___ Ausgewählter Auszug

Stefan Lauter ist noch heute schlecht zu sprechen auf solche angeblichen Disziplinierungsmaßnahmen. Wenig Verständnis hat er dafür, dass in Hessen Lothar Kannenberg in seinem mittlerweile berühmt gewordenen Jugendcamp mit ähnlichen Methoden arbeitet. "Das System ist doch das gleiche", empört sich Lauter: Disziplinierung durch Angst und Strafandrohung. Was dort vollzogen werde, sei "tagtägliche Körperverletzung und ein Verstoß gegen die Grundrechte". Er habe bereits im vergangenen Jahr Strafanzeige gegen Kannenberg gestellt.

Grenzen viel früher ziehen
Lauter hält indes von der sogenannten Kuschelpädagogik mit Erlebnisreisen für Serienstraftäter auch nichts. Brutalen Schlägern müssten sehr wohl Grenzen aufgezeigt werden, betont er. Aber dies müsse viel früher passieren. Das Geld, das in Jugendarrest und -haft fließe, müsse in die Sozialarbeit investiert werden, um gefährdeten Kindern und Jugendlichen so früh wie möglich eine Alternative aufzuzeigen, mit Freizeitangeboten, Sport und pädagogischer Betreuung.

______

## Aufgabenliste
1. Gegen wen hat Stefan Lauter laut dem Auszug über Stefan Lauter bereits im vergangenen Jahr Strafanzeige gestellt?
2. Führe den Auszug über Stefan Lauter nach seinem letzten Satz weiter.

___ Gespeicherte Daten

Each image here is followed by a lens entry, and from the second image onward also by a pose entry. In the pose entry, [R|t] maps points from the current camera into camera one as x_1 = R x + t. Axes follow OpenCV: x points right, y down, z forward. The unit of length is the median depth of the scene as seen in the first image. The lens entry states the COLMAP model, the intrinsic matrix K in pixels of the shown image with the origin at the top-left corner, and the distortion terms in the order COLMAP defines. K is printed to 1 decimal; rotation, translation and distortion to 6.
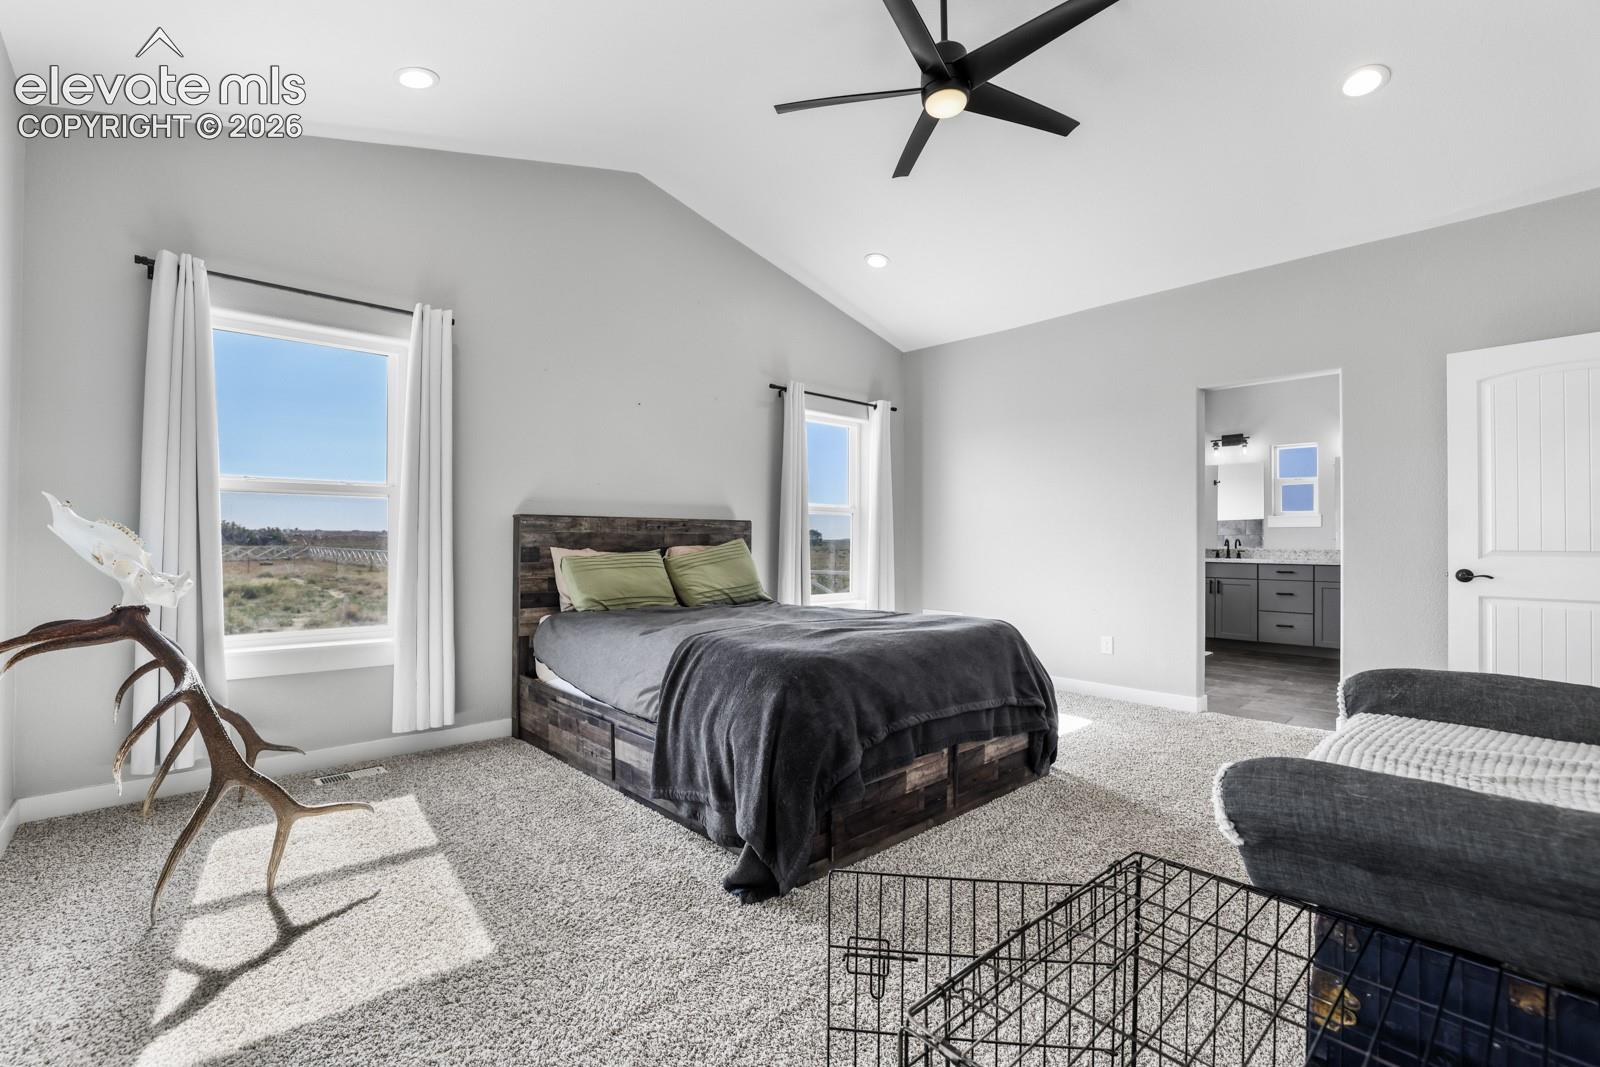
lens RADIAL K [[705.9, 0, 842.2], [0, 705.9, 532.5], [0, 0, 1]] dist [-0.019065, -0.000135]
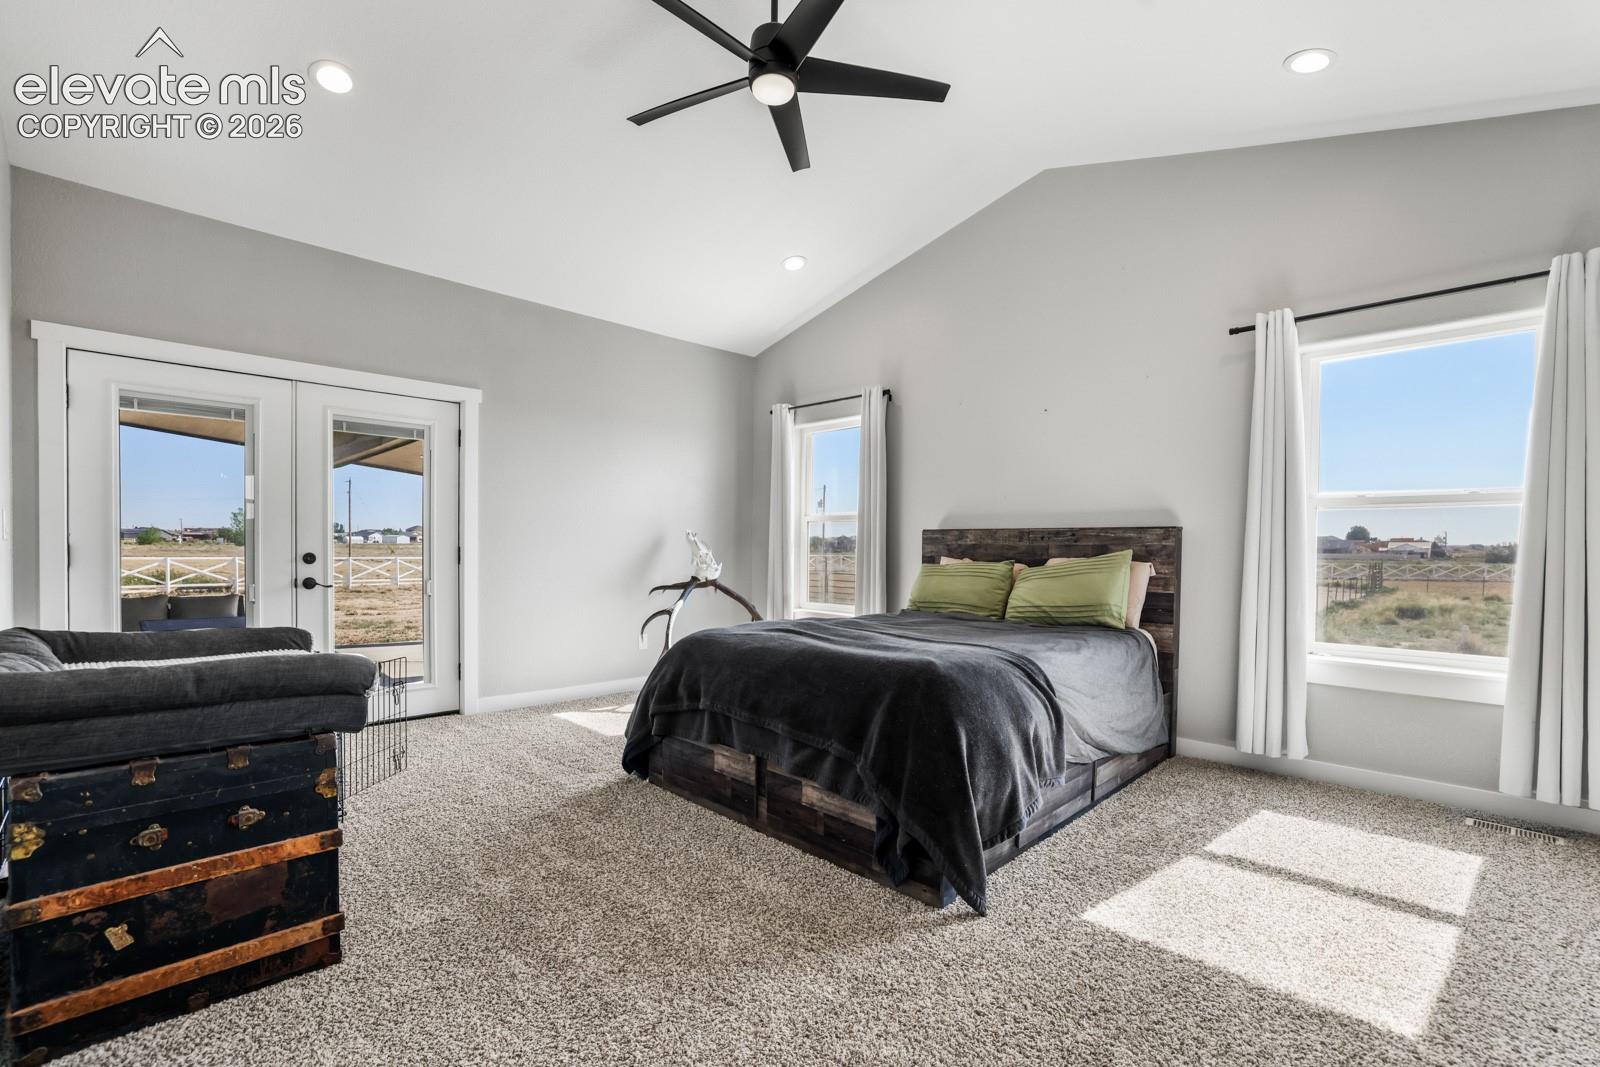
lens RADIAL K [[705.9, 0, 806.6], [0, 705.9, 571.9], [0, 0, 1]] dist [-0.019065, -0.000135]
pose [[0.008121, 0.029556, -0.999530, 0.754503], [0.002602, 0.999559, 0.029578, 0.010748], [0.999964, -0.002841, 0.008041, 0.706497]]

______
___ Gespeicherte Daten

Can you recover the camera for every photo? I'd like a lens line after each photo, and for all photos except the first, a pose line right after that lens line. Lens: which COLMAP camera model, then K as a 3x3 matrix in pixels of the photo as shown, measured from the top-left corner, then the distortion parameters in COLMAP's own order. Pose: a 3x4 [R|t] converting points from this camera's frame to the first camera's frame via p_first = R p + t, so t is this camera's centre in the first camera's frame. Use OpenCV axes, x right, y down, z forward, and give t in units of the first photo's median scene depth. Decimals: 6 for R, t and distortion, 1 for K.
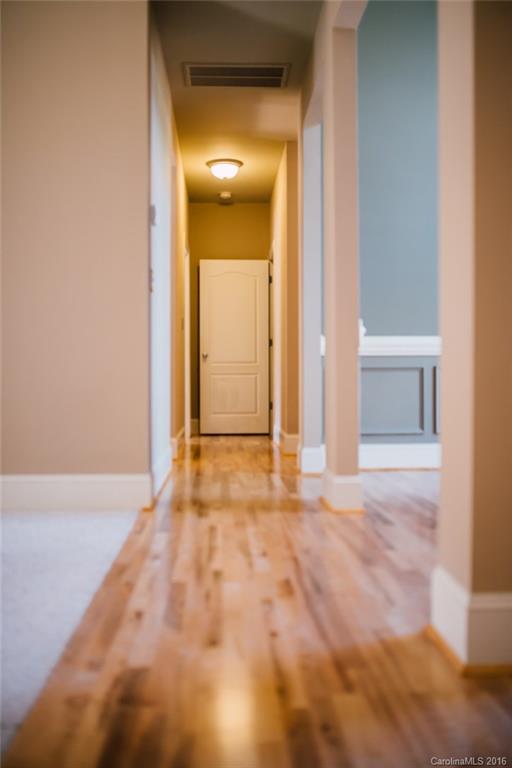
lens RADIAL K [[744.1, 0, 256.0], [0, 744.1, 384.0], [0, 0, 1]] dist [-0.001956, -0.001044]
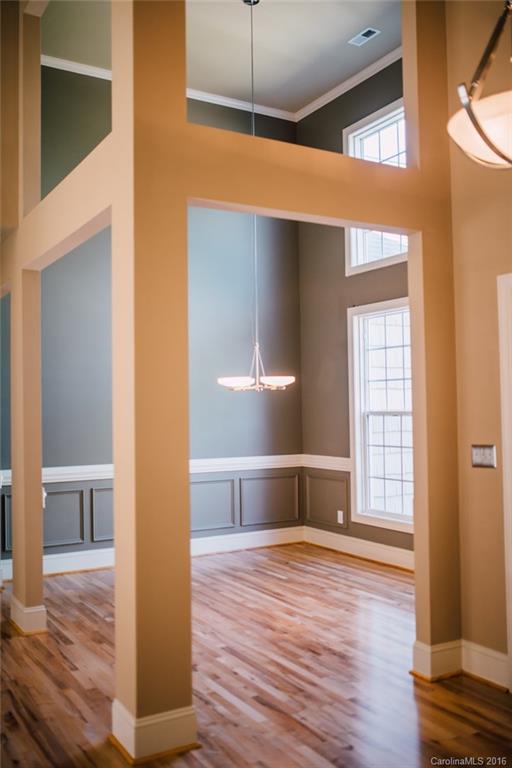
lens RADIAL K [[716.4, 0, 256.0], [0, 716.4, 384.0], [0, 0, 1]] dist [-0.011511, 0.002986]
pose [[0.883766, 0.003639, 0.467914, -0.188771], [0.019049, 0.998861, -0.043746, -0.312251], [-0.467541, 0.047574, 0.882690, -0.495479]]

______
___ Gespeicherte Daten

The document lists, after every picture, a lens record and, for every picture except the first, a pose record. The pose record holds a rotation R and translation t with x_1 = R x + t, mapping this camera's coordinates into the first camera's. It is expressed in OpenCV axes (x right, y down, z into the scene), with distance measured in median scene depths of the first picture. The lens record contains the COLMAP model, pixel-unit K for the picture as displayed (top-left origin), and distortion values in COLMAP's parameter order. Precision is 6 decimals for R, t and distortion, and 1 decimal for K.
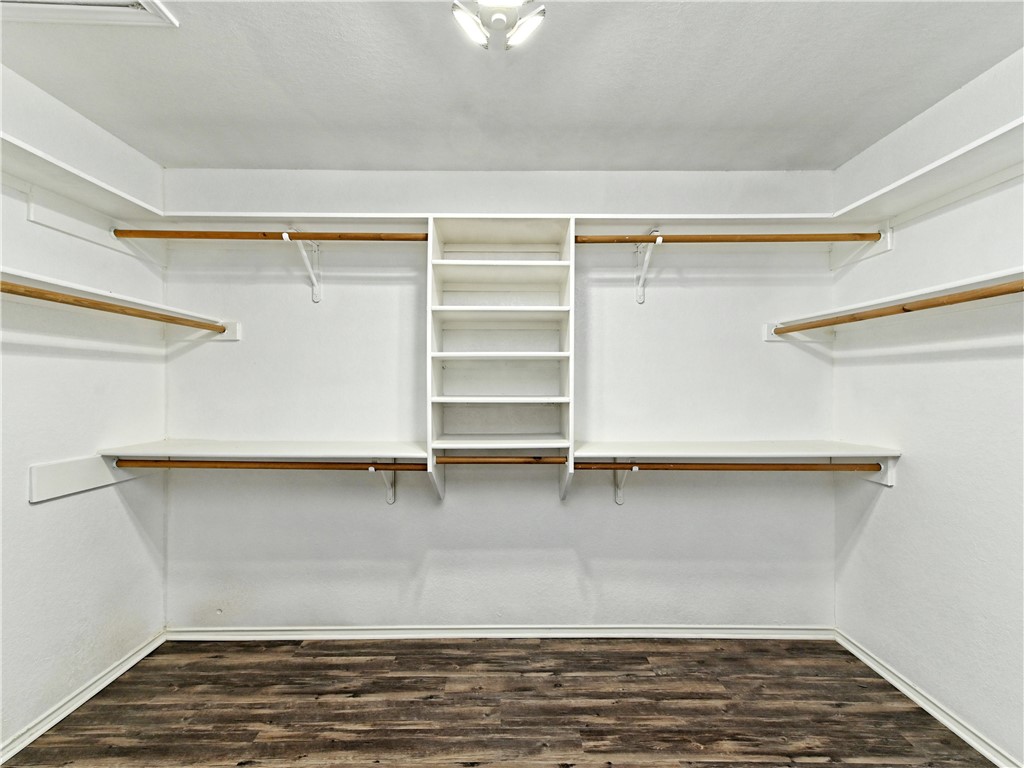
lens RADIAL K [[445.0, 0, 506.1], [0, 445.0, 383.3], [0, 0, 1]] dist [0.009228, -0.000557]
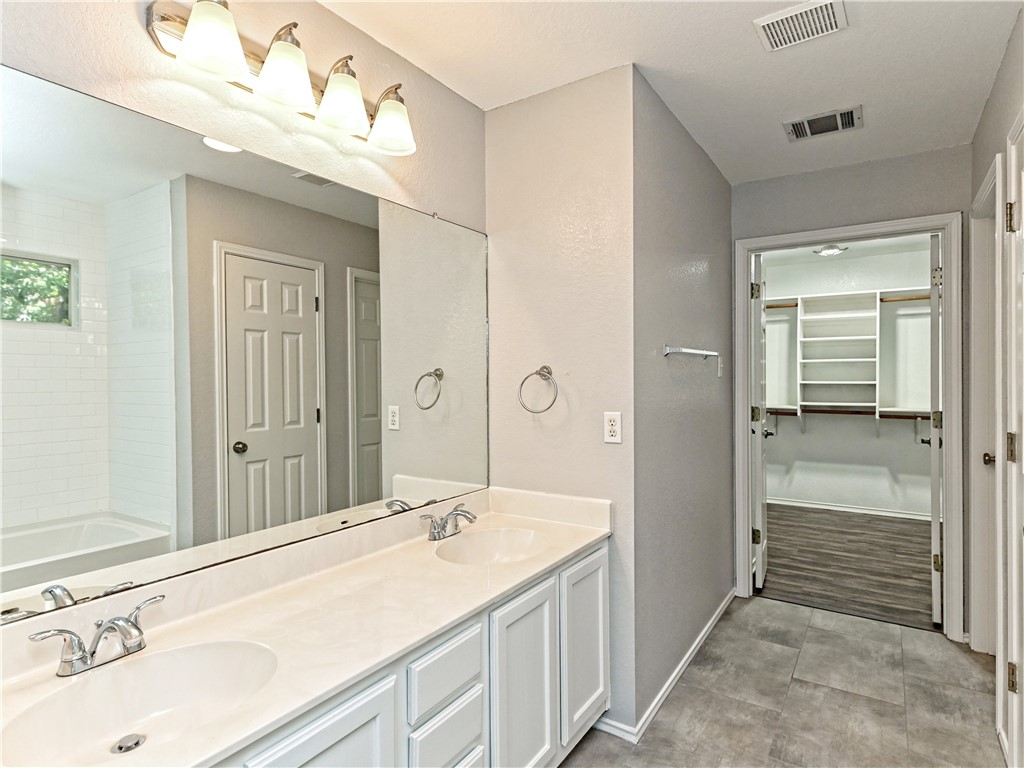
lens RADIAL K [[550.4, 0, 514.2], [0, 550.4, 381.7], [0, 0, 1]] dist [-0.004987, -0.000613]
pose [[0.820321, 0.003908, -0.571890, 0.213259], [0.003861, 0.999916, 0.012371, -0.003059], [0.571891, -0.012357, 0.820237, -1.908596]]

______

## Ergebnisse
1. Gegen Lothar Kannenberg.

2.
Lauter hat nach seiner Zeit in Torgau wieder zurück ins Leben gefunden. Einen Tag vor seinem 18. Geburtstag wurde er 1985 aus dem Jugendwerkhof entlassen, "einen Tag später saß ich allein in meiner ersten Wohnung". Es habe ihm geholfen, auf eigenen Füßen zu stehen und Verantwortung für sich selbst zu tragen.